Australia’s history with electronic music and nightlife in general is a troubled one, and the country government consistently does very little to actually help the cause. In the latest of a long string of offenses, the NSW Government has effectively shut down Mountain Sounds Festival with a new “police and safety” fee.

“Dear Australia, it breaks our heart to say the NSW Government has well and truly crossed the line,” writes Peking Duk, a legacy act of the festival. According to duo, NSW Premier Gladys Berejiklian increased the ‘police and safety’ fee in 2019 to $200,000, a 1250% increase over last year when it was just $16,000. Mountain Sounds 2019 was scheduled to open in one week. It is now officially cancelled.

“Gladys Berejiklian says she wants festivals to continue and to grow,” Peking Duk continues, “how exactly do they grow with a $184,000 increase in police costs? Forcing festivals to pay these costs even though out of 15,000 attendees last year there were only 49 drug detections. 49. There were no drug deaths, no drug violcence, nothing to justify an increase in police costs.”

Berejiklian spoke to the press Monday morning and placed the blame on organizers.

“I don’t think it’s fair for organisers to blame anybody but themselves,” she said. “There are rules in place. We want young people to have fun, we want more tourism to the Central Coast and other places. But the festival organisers just have to obey the law. It’s not just about making a quick dollar, it’s also about keeping the people who turn up safe.
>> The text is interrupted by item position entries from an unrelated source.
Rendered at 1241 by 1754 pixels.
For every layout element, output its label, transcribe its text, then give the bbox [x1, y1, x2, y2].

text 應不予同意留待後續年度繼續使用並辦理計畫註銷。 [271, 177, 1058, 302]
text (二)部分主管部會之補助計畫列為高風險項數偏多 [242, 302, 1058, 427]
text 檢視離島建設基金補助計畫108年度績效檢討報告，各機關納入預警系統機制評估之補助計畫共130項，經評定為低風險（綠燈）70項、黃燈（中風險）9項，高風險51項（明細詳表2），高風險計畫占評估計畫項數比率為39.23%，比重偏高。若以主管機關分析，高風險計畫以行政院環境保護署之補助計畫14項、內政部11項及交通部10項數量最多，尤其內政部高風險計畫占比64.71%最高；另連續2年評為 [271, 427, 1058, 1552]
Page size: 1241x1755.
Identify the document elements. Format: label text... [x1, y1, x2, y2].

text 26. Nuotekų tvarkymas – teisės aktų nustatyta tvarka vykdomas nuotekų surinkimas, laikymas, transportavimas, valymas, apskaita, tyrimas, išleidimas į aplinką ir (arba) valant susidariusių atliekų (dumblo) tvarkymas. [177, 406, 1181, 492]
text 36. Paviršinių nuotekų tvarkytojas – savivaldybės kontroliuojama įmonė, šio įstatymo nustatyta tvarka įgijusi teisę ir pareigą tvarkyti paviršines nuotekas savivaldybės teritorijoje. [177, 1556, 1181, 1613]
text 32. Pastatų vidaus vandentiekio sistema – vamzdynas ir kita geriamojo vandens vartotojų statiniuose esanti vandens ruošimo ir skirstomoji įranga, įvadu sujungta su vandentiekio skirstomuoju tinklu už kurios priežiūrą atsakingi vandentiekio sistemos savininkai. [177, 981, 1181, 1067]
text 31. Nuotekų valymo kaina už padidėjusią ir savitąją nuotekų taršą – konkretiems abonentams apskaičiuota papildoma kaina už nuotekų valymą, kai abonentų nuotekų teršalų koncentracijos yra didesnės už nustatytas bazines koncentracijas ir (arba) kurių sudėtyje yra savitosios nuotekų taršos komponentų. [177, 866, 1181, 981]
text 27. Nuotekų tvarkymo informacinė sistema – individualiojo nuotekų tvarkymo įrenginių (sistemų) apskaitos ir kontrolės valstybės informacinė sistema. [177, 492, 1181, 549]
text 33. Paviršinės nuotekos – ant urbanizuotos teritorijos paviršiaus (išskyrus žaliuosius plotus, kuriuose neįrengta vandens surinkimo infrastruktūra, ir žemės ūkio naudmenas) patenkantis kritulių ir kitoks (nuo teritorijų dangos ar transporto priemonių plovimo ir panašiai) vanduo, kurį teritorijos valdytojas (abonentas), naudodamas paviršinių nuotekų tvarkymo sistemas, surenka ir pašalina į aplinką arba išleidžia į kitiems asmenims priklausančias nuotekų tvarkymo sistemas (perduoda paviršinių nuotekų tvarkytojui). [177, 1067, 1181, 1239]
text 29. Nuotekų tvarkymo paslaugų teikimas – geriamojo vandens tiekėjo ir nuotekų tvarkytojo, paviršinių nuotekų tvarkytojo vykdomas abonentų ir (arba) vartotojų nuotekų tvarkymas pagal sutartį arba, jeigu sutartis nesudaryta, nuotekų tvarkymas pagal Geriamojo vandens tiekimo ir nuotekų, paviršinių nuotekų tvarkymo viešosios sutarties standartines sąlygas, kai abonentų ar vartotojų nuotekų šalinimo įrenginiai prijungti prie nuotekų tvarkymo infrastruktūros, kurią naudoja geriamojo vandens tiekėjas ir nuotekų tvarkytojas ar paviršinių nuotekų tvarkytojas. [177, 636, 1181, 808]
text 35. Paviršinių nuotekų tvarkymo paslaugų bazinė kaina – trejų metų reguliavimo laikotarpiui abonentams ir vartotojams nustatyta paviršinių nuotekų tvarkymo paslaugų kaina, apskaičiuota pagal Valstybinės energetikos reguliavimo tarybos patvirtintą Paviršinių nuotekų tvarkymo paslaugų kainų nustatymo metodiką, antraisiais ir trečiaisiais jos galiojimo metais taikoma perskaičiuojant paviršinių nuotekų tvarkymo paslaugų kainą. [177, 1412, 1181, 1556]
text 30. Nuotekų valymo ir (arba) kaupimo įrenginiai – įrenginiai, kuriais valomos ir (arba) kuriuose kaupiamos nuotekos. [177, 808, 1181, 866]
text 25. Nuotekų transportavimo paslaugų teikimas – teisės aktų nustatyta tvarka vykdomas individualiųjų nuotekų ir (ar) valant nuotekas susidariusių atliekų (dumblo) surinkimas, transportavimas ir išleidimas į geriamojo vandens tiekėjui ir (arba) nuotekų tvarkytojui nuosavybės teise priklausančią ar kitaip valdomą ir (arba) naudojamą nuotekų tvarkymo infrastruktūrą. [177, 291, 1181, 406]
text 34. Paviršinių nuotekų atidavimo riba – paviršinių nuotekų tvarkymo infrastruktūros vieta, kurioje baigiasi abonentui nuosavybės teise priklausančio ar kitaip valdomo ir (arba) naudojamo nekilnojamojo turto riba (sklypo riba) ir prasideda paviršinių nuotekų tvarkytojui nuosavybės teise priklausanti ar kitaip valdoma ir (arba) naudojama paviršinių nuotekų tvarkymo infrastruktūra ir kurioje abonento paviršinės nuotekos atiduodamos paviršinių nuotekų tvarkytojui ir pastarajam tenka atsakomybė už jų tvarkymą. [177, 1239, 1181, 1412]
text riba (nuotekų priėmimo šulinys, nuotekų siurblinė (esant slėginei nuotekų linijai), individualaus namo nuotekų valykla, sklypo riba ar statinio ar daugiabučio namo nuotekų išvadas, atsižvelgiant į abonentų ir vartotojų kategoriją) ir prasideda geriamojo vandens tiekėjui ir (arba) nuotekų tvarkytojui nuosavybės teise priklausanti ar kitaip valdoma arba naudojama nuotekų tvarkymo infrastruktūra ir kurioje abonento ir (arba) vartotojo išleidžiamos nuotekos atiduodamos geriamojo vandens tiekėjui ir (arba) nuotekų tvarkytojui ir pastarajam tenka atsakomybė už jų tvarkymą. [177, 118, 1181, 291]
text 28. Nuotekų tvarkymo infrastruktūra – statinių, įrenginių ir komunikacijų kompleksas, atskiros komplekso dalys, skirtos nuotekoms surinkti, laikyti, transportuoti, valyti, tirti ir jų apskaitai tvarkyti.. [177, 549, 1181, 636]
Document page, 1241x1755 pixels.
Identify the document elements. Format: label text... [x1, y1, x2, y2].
“If you can’t spend money making your event safer, well that’s a decision for you, but it’s not fair to blame the government,” she added.

Mountain Sounds organizers claim they were quoted a specific price for police on January 18, after which they were blindsided by this exorbitant increase.

“The Liberal party’s war on festivals in NSW is real and it’s robbing you of your freedom and culture,” the festival wrote in a statement. “Who would’ve known that lock-out laws were just the beginning of the death of live entertainment in NSW. This has now spread to larger-scale and multi-day regional events and it’s only getting worse.”